H. pylori is acquired during childhood, usually from close contact with parents and siblings. Beginning in the early 20th century, clean water, smaller families, better nutrition and the widespread use of antibiotics in industrialized nations led to a dramatic decline in this microbe. Only about 5 percent of children in this study who were under 10 years of age were found to harbor H. pylori compared with developing nations, where most children test positive.

During the second half of the 20th century, there was a spike in asthma rates, particularly in countries where the bacteria were disappearing; in the U.S., for instance, asthma rates for children below the age of 17 jumped from 3.6 percent in 1980 to 8.9 percent in 2005.

Blaser says the microbe has been residing in the human stomach for at least 50,000 years. When present, it dominates the microbial ecosystem of the gut and interacts with the stomach lining's cells.
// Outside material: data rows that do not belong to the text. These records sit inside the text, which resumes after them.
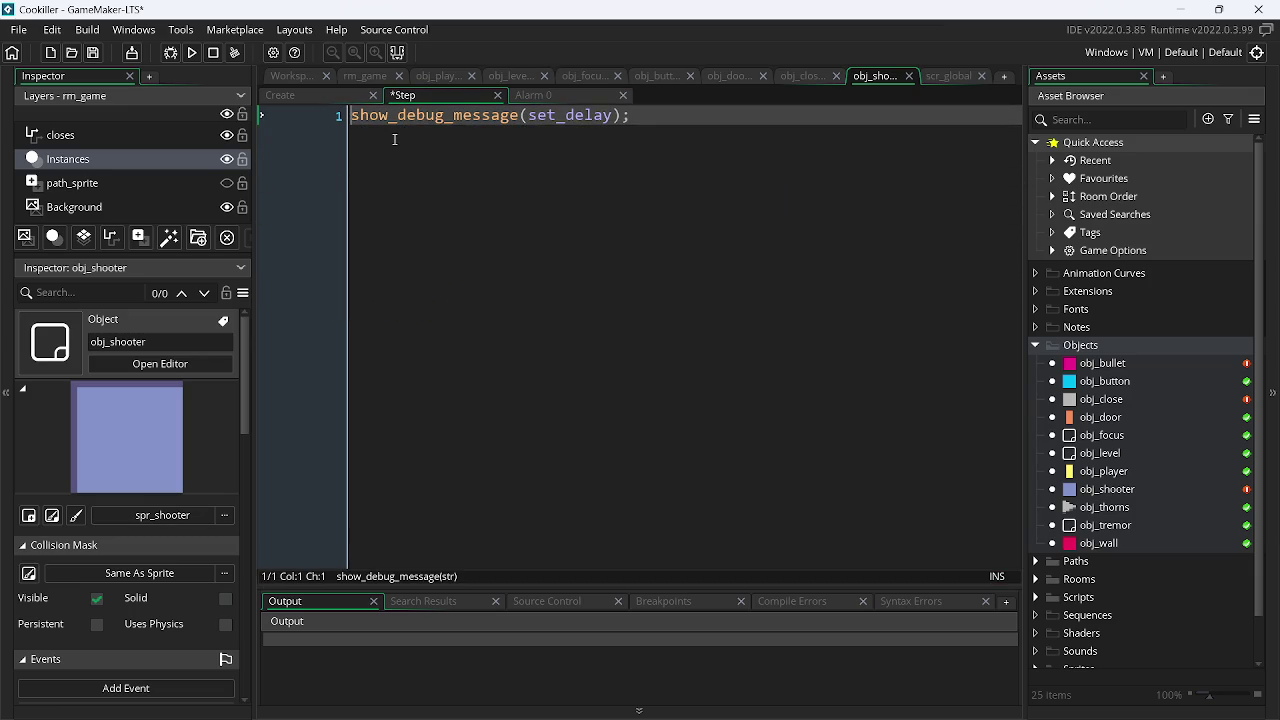
click(297, 96)
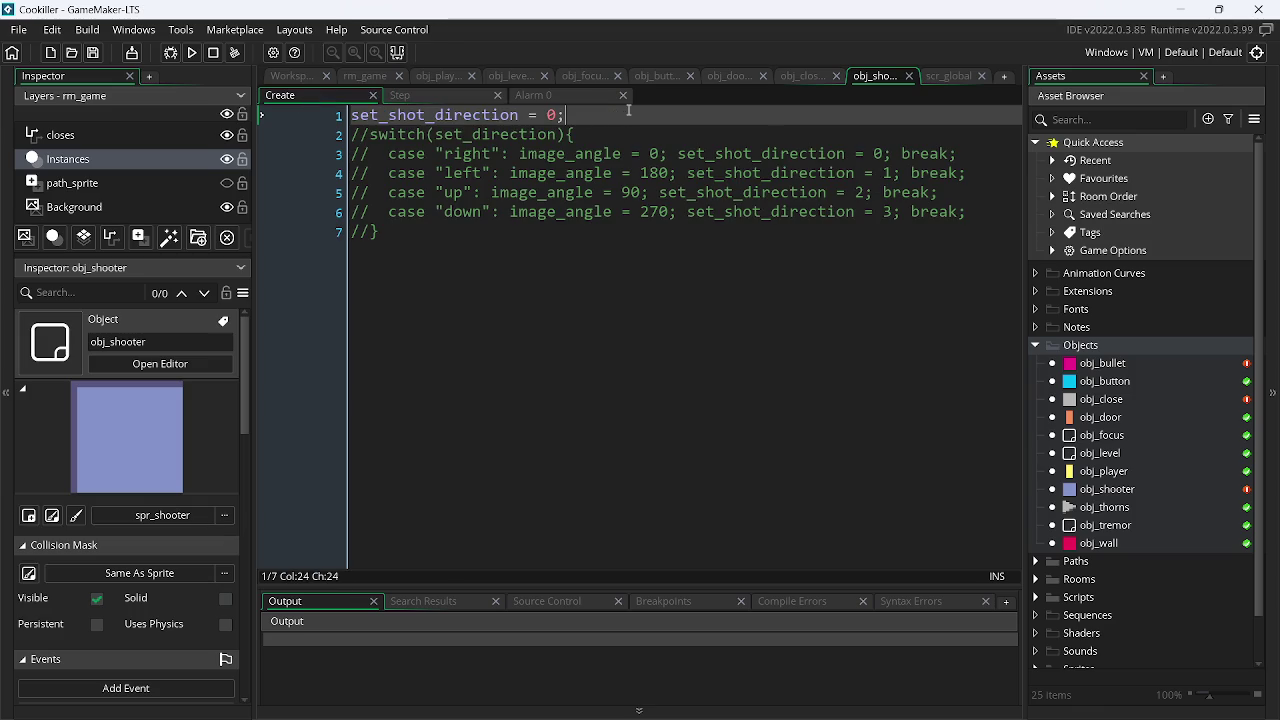
- Add 'alarm[0] = set_delay;' as line 2 of the Create event and run the game
key(Return)
text(alarm)
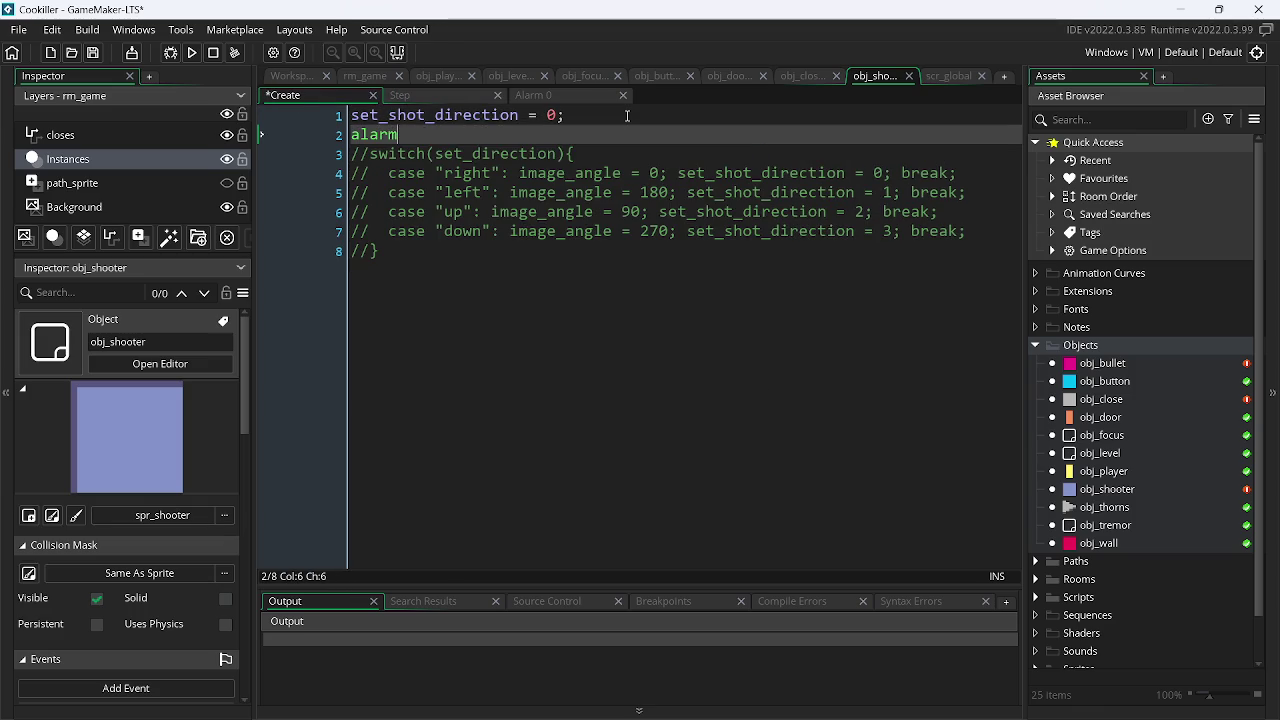
text([0)
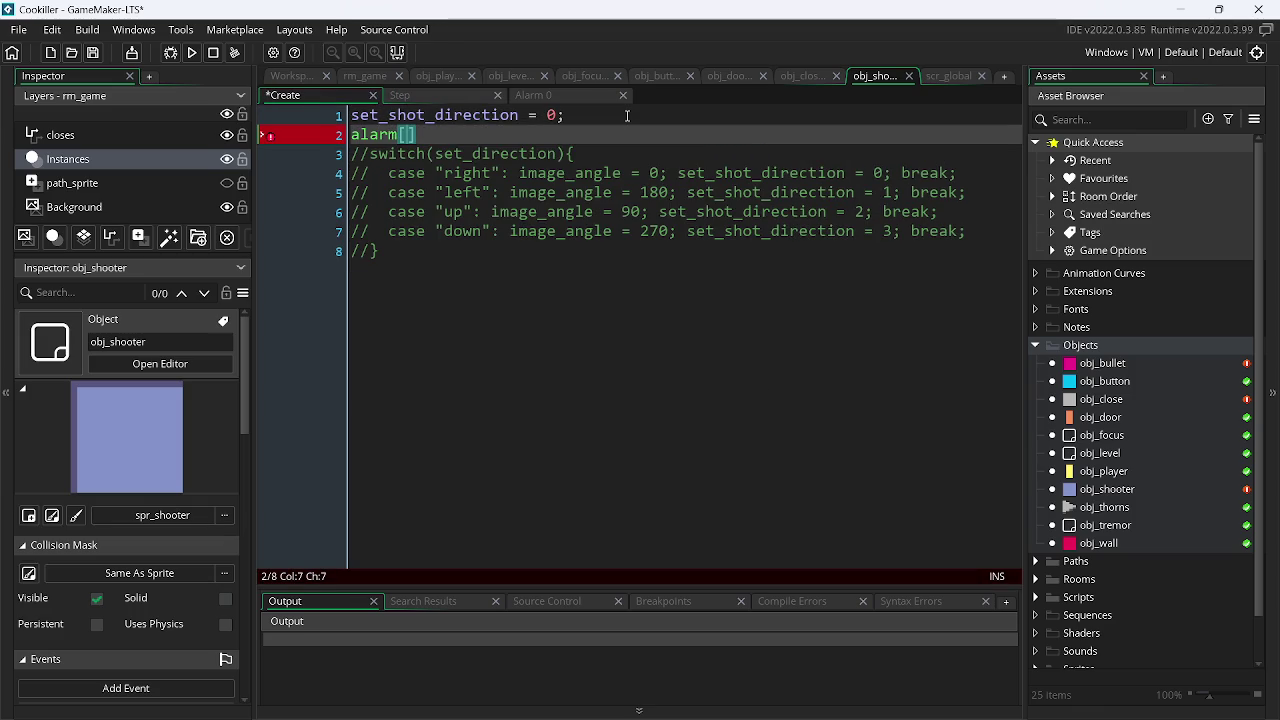
text(] = )
text(set_delay)
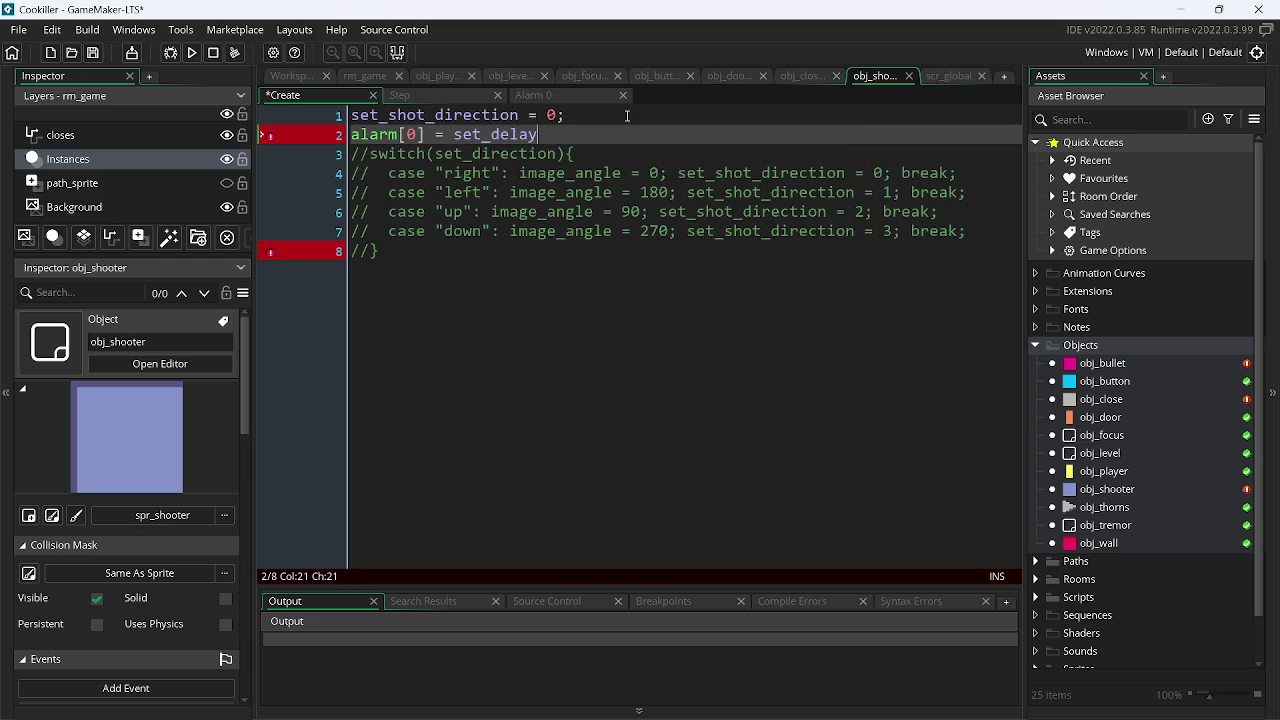
text(;)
The immune system cannot eliminate the organism, but "it has learned to live with it by regulating the inflammatory responses induced by H. pylori," he notes.

The study echoes previous findings that suggest that H. pylori can benefit people harboring it, according to William Tremaine, a professor of medicine at the Mayo Clinic in Rochester, Minn, who was not involved in the study. For example, children with inflammatory bowel disease tend to test positive for the microbe less often than other children. All of that may mean that in the recent past, "H. pylori may have offered a survival advantage by blocking the onset of debilitating and potentially fatal diseases that start earlier in life than gastric cancer," Tremaine wrote in an e-mail.

Future studies will examine if H. pylori interactions in the stomach play a direct role in tempering broader immune responses to environmental allergens. As Hidekazu Suzuki, an associate professor at the Keio University School of Medicine in Tokyo, who was not involved in the study, notes in an e-mail, this work suggests a "new trend for the basic and clinical research of H. pylori-associated diseases."